Upon arrival in Buenos Aires, we learned it was a historically cold day. Great, just what I did NOT pack for.

As in Machu Picchu, we met up with a local guide arranged through Wildland Adventure. This time it was the “Four Balconies Tour,” a metaphor for “balcony” views into four major neighborhoods of Buenos Aires.

The tour began in the heart of the city, Plaza de Mayo. Bank employees marching in a protest and setting off deafening firecrackers gave us a characteristic impression of this square where most historic events happen. Around it is situated the executive government building, the city government building, the national bank, as well as the national cathedral.

We visited La Boca, a historical port neighborhood of bright candy-color houses.

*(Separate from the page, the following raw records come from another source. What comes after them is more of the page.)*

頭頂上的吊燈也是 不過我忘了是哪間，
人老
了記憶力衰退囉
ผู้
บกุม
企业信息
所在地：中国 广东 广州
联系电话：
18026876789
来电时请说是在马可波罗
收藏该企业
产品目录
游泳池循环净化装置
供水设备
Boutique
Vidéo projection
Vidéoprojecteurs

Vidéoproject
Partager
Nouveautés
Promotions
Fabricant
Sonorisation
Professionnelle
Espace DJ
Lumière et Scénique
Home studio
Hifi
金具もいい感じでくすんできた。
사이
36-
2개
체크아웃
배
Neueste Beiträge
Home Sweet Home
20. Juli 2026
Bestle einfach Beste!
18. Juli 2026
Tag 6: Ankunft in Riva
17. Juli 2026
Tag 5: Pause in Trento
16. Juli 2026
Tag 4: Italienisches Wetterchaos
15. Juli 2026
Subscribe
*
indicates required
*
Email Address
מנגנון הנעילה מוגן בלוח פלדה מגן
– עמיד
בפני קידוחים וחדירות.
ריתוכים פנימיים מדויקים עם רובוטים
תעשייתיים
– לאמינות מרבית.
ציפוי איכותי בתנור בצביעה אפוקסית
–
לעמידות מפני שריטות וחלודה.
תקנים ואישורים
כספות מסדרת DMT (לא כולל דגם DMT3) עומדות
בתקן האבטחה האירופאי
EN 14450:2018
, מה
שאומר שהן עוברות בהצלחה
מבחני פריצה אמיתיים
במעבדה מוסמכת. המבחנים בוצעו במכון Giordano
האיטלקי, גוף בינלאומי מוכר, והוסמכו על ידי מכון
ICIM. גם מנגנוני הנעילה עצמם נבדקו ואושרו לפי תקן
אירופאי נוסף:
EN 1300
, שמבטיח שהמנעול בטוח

It used to be tenements housing families crammed into single rooms and cooking on their balconies. Now it’s commercial and touristically tacky, with dressed-up tango couples asking to take a picture with you.

We perused the famous cemetery in Recoleta, a cemetery unlike any other I’ve seen before. The deceased are not buried beneath the ground, but housed in stone and marble mausoleums, big enough to walk inside. The mausoleums are decorated with classical statues, labeled with family names from a gamut of countries representing the diverse immigration to this city. Those buried here are wealthy, important, famous, or all of the above. The corpse of Argentina’s most loved and most hated first lady, Evita Perón, calls this cemetery home.

What struck me as most impressive about this city were the green spaces and the skyscrapers. The city’s lungs are a plethora of sizeable parks with grand old trees. The city’s complex skyline is punctuated by a pleasing variety of architectural feats, from classical echoing London or Paris, to gleaming modern cubic towers.